Tudo previsto. Até porque Israel tem no currículo a destruição do reator nuclear iraquiano Osirak, em 1981, levada a cabo pela Força Aérea. Tudo previsto. No papel, é claro: uma intervenção militar israelense no Irã seria operação militar de altíssimo risco e representaria um golpe duro nas perspectivas de paz no Oriente Médio para as próximas décadas.
As dificuldades começam pela geografia. As instalações nucleares do Irã – com destaque para as plantas de Natanz e Arak e o reator de Bushehr – ficam centenas de quilômetros mais longe do que o Osirak iraquiano. Espertos, os técnicos iranianos construíram as três plantas a centenas de quilômetros uma da outra, o que transforma um ataque simultâneo em pesadelo de logística. Também não seria tranqüilo para os israelenses pilotarem seus aviões pelo espaço aéreo da Jordânia, Arábia Saudita e Turquia. E as defesas aéreas do Irã são muito mais avançadas que as do Iraque de 1981. Um desembarque por terra parece ainda mais improvável.
Outro problema grave é que, segundo cientistas que participaram do programa nuclear do Iraque e depois deixaram o país, o ataque a Osirak representou apenas um golpe momentâneo. Quando Saddam Hussein invadiu o Kuwait, em 1990, seus cientistas estavam muito perto de produzir uma bomba-A.
O programa atômico iraniano tem história.
Graças às reservas de petrodólares, o Irã construiu nos últimos 20 anos uma ampla teia de parcerias – com a China, Rússia, Paquistão, Coréia do Norte e Ucrânia – para alcançar a bomba-A. E foi o maior beneficiário do desmantelamento parcial dos antigos estoques de armas atômicas da União Soviética, por conta da aliança com as repúblicas islâmicas da ex- URSS. O pai do programa atômico iraniano foi Abdul Qhader Khan, que chefiou programa semelhante no Paquistão.

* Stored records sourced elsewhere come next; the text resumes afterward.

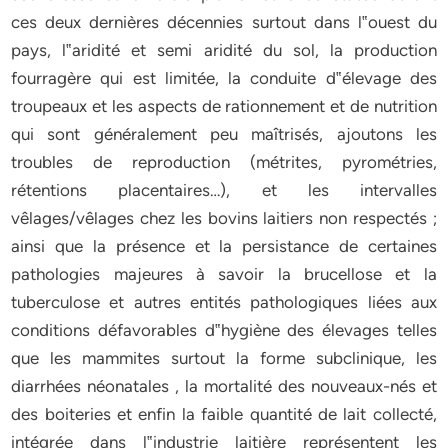
ces deux dernières décennies surtout dans l‟ouest du
pays, l‟aridité et semi aridité du sol, la production
fourragère qui est limitée, la conduite d‟élevage des
troupeaux et les aspects de rationnement et de nutrition
qui sont généralement peu maîtrisés, ajoutons les
troubles de reproduction (métrites, pyrométries,
rétentions placentaires…), et les intervalles
vêlages/vêlages chez les bovins laitiers non respectés ;
ainsi que la présence et la persistance de certaines
pathologies majeures à savoir la brucellose et la
tuberculose et autres entités pathologiques liées aux
conditions défavorables d‟hygiène des élevages telles
que les mammites surtout la forme subclinique, les
diarrhées néonatales , la mortalité des nouveaux-nés et
des boiteries et enfin la faible quantité de lait collecté,
intégrée dans l‟industrie laitière représentent les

O Irã é, também, o maior freguês de mísseis de origem russa e norte-coreana. O Shehab-2, uma variante do Scud-C russo, transporta carga de 700 quilos à distância de 500 quilômetros e pode atingir bases americanas no Iraque, Kuwait, Catar e Omã.
O Shehab-3, variante do Nodong norte-coreano, poderia transportar ogivas nucleares à distância de 1,3 mil quilômetros, atingindo as cidades de Tel Aviv e Haifa, em Israel, e o reator nuclear israelense de Dimona.
Esses mísseis estão prontinhos para uso.
O programa iraniano é uma ameaça real a Israel. Mas, se os israelenses têm possibilidades reduzidas de suprimi-lo, o que pretendem com suas ameaças de ataque?
Ao que tudo indica, a batalha verbal tem dois objetivos: refrear a corrida nuclear do Irã e forçar as potências mundiais, principalmente os Estados Unidos, a adotarem medidas reais de contenção.
Israel, aliás, já fez isso. Às vésperas da Guerra do Golfo, em 1991, os israelenses chegaram a ameaçar um ataque nuclear “reduzido” contra Saddam Hussein. O ataque não existiu, mas a ameaça talvez tenha surtido efeito: os Estados Unidos de fato invadiram o Iraque, que lançou mísseis contra Israel mas não utilizou suas armas mais assustadoras, como ogivas carregadas com armas químicas.
O curioso é que o governo iraniano, apesar das freqüentes ameaças contra Israel, provavelmente pretende apenas usar o poderio nuclear como força de dissuasão, para evitar um hipotético ataque dos Estados Unidos. Parece que, como Israel, o Irã elabora planos de ataque para jamais atacar - e, sim, para ganhar pontos no equilíbrio regional de poder.
Mas as corridas armamentistas têm sua própria lógica e nem sempre podem ser controladas.
Na Europa do início do século XX, as potências armaram-se até os dentes. Ninguém queria ir à guerra, até que um evento acidental acionou as máquinas de matar.
Veio a Primeira Guerra Mundial, que deixou 60 milhões de mortos.